> **Records supplied**
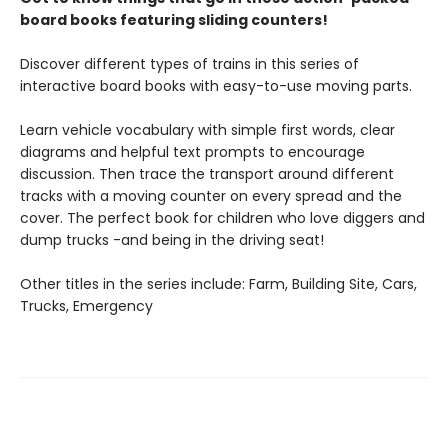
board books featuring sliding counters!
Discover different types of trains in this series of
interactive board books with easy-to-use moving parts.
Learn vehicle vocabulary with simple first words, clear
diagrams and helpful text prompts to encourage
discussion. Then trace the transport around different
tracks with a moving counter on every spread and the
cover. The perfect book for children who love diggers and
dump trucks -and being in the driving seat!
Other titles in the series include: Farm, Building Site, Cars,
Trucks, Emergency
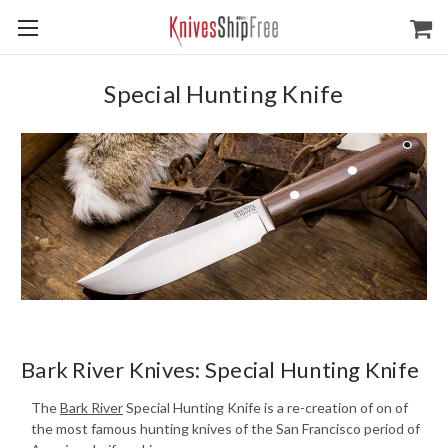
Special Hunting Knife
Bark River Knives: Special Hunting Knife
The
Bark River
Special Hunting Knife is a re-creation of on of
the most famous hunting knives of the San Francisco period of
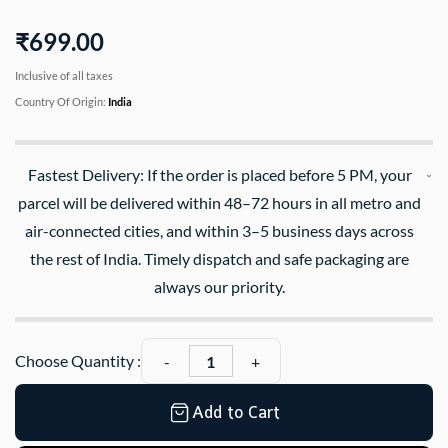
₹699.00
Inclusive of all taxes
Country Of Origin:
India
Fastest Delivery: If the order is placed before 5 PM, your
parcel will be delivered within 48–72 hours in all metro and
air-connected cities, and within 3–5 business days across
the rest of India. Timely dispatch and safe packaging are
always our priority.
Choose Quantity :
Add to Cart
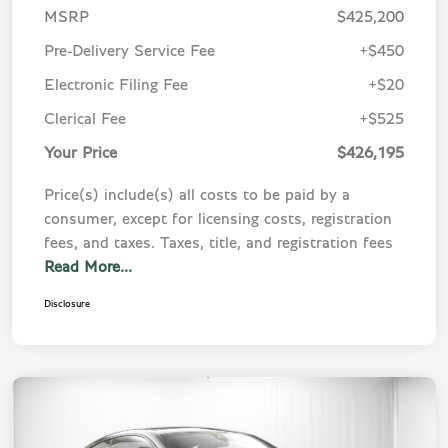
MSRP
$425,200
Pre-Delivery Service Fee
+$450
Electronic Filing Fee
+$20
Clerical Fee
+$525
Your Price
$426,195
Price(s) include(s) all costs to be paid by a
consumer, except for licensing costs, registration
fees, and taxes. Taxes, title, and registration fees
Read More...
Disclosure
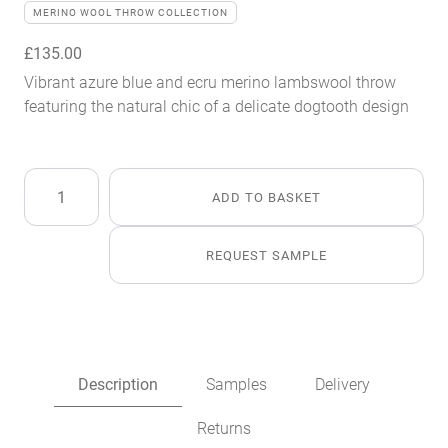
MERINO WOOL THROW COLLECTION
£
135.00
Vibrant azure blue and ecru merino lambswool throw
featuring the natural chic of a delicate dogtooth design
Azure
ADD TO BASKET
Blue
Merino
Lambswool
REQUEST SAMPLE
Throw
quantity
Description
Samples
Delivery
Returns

> **Problem details**
Rewrite the text lines from all the records above as a Markdown table with the columns Row and Text line. Number each line, skip blank lines, and leave the pictures out.

> **Finished task**
| Row | Text line |
|---|---|
| 1 | board books featuring sliding counters! |
| 2 | Discover different types of trains in this series of |
| 3 | interactive board books with easy-to-use moving parts. |
| 4 | Learn vehicle vocabulary with simple first words, clear |
| 5 | diagrams and helpful text prompts to encourage |
| 6 | discussion. Then trace the transport around different |
| 7 | tracks with a moving counter on every spread and the |
| 8 | cover. The perfect book for children who love diggers and |
| 9 | dump trucks -and being in the driving seat! |
| 10 | Other titles in the series include: Farm, Building Site, Cars, |
| 11 | Trucks, Emergency |
| 12 | Special Hunting Knife |
| 13 | Bark River Knives: Special Hunting Knife |
| 14 | The |
| 15 | Bark River |
| 16 | Special Hunting Knife is a re-creation of on of |
| 17 | the most famous hunting knives of the San Francisco period of |
| 18 | ₹699.00 |
| 19 | Inclusive of all taxes |
| 20 | Country Of Origin: |
| 21 | India |
| 22 | Fastest Delivery: If the order is placed before 5 PM, your |
| 23 | parcel will be delivered within 48–72 hours in all metro and |
| 24 | air-connected cities, and within 3–5 business days across |
| 25 | the rest of India. Timely dispatch and safe packaging are |
| 26 | always our priority. |
| 27 | Choose Quantity : |
| 28 | Add to Cart |
| 29 | MSRP |
| 30 | $425,200 |
| 31 | Pre-Delivery Service Fee |
| 32 | +$450 |
| 33 | Electronic Filing Fee |
| 34 | +$20 |
| 35 | Clerical Fee |
| 36 | +$525 |
| 37 | Your Price |
| 38 | $426,195 |
| 39 | Price(s) include(s) all costs to be paid by a |
| 40 | consumer, except for licensing costs, registration |
| 41 | fees, and taxes. Taxes, title, and registration fees |
| 42 | Read More... |
| 43 | Disclosure |
| 44 | MERINO WOOL THROW COLLECTION |
| 45 | £ |
| 46 | 135.00 |
| 47 | Vibrant azure blue and ecru merino lambswool throw |
| 48 | featuring the natural chic of a delicate dogtooth design |
| 49 | Azure |
| 50 | ADD TO BASKET |
| 51 | Blue |
| 52 | Merino |
| 53 | Lambswool |
| 54 | REQUEST SAMPLE |
| 55 | Throw |
| 56 | quantity |
| 57 | Description |
| 58 | Samples |
| 59 | Delivery |
| 60 | Returns |